Section 114 Responses

In representing manufacturing facilities and other industry clients, RWCS has helped prepare many detailed responses to EPA Clean Air Act Section 114 information requests.  Section 114 information requests may indicate that industry-wide or company-specific enforcement action is under consideration, and typically require careful analysis, meticulous historical research, thorough documentation, and well-considered individual answers (with appropriate objections).  RWCS is very experienced in assisting companies with developing the best possible response to a CAA Section 114 information request. 

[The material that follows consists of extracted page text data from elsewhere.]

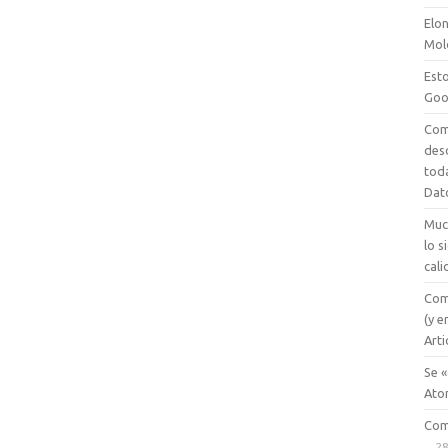
Elon
Mol
Esto
Goo
Com
des
tod
Dat
Muc
lo 
cali
Com
(y e
Arti
Se «
Ato
Com
28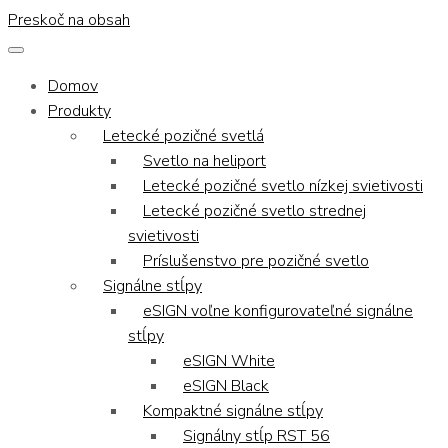
Preskoč na obsah
Domov
Produkty
Letecké pozičné svetlá
Svetlo na heliport
Letecké pozičné svetlo nízkej svietivosti
Letecké pozičné svetlo strednej
svietivosti
Príslušenstvo pre pozičné svetlo
Signálne stĺpy
eSIGN voľne konfigurovateľné signálne
stĺpy
eSIGN White
eSIGN Black
Kompaktné signálne stĺpy
Signálny stĺp RST 56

EPA's authority to gather information under the CAA, as well as other statutes, is extremely broad:

The validity of an administrative request for information generally turns on the reasonableness of the request. See United States v. Morton Salt Co., 338 U.S. 632, 652-53, 70 S.Ct. 357, 94 L.Ed. 401 (1950) (quotation marks omitted) ("The gist of the protection is ... that the disclosure sought shall not be unreasonable."). Although "a governmental investigation... may be of such a sweeping nature and so unrelated to the matter properly under inquiry as to exceed the investigatory power," id. at 652, 70 S.Ct. 357, "it is sufficient if the inquiry is within the authority of the agency, the demand is not too indefinite and the information sought is reasonably relevant." Id. An EPA information request, therefore, "will be enforced where: (1) the investigation is within EPA's authority; (2) the request is not too indefinite; and (3) the information requested is relevant to legislative purposes." United States v. Pretty Products, Inc., 780 F.Supp. 1488, 1506 (S.D.Ohio 1991).

U.S. v. Gurley, 384 F.3d 316 (6th Cir. 2004) (CERCLA case but principles are applicable to CAA as well).  Despite this broad authority, a number of techniques can be used to shape a correct and appropriate response to individual questions, including discussion or negotiation with the cognizant EPA attorney to narrow or better define a particular request, objections or objections with answers notwithstanding, or answers that state how the company interprets a particular request so that the individual response is being made to a well-defined question.  RWCS knows how to deal with EPA and craft a response that provides all legitimately requested information while protecting the company from unforeseen pitfalls or misinterpretation.